09 Flippers (Pinball)

If your flippers seem feeble, have a look at the contacts on the buttons
and the coils themselves.

The flipper coils are actually two coils in one. One is the relatively
high-current one to initially fire a flipper, and the other is the lower-
current one for holding a flipper up. The high-current coil is supposed
to cut out at the end of a stroke, leaving the lower-current coil to hold
the flipper up. If the high-current coil isn't firing, the flipper will
move very feebly. Conversely, if the high-power coil is constantly
energized, you're likely to fry the coil or blow a fuse.

How this is done depends on the age of the machine. On older machines,
(Pre-Dr. Dude, 1990) it's done in hardware with a normally closed end-of-
stroke ("EOS") switch which opens at the top of the stroke and puts the
low-power coil in series with the high-power one, reducing the total
current and protecting the high-power coil. If the contacts on this switch
are bad, the high-power coil won't get full power, and the flipper will be
feeble. If the switch opens too soon, the flipper will be deenergized
too early. But if it doesn't open at all, you risk burning out the coil.

Cleaning and adjusting these contacts, as well as the contacts in the
flipper buttons, will fix many flipper problems. See the directions for
contact cleaning under "General Cleaning Tips" below.

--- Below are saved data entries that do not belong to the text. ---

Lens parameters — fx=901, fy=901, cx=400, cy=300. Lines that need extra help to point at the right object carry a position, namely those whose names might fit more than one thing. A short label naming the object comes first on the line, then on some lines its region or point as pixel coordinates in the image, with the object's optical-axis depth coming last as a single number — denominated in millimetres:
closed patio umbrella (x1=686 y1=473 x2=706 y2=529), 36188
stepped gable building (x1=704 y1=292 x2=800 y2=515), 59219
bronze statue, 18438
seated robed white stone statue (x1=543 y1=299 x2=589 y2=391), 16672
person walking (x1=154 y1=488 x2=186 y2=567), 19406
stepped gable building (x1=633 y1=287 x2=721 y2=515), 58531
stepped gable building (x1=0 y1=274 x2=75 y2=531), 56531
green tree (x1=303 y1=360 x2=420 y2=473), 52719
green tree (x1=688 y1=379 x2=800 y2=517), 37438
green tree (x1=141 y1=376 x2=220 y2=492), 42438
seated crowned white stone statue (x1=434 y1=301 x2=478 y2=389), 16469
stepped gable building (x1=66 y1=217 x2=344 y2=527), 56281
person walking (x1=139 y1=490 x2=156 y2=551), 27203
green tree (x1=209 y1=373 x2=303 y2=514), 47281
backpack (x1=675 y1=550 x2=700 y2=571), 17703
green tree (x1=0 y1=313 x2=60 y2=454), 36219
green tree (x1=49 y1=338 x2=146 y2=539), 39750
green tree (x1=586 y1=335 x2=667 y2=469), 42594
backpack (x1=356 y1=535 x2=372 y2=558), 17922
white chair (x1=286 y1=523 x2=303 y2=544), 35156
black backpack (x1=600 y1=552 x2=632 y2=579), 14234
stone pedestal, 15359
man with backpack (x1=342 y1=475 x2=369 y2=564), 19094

Most modern machines use "solid state" flippers, which use software to control
the strength of the flip. The most important difference is the fact that the
end of stroke switches are normally open, and close when the flipper reaches
the end of stroke. When the player presses a flipper button, the flipper
controller board energizes both the high-power (50-volt) and low-power (25
volt) coils. When the flipper closes the EOS switch, the controller board
shuts off the 50 volts, leaving the 25-volt coil to keep the flipper up.
The practical upshot of all this is that the switches, being low current, do
not need as much care. Also, the flipper buttons may be replaced by optical
switches, again reducing the necessary maintance.

A sluggish flip may also be caused by a dirty flipper sleeve. Remove
the sleeve and clean it and the plunger. DO NOT USE LUBRICANTS on
the flipper sleeve; they will pick up gunk and eventually clog things
back up again. Replace the sleeve if it looks really worn.

A melted sleeve should warn you to check the EOS switch and make sure
the high-current coil is cutting out on cue.

You may also have a worn coil stop or plunger, causing the flipper
to pull in too far. And eventually, the end of the plunger will
"mushroom" from hitting the coil stop thousands of times, making the
end fatter and causing friction as it moves through the sleeve.
Best bet here is to replace the plunger.

If you need new contacts, sleeves, plungers, or whole coils, you can order
replacements from the sources listed below.

Flippers in many electromechanical (EM) machines are driven by AC, so there
tends to be some buzzing associated with them. This is normal.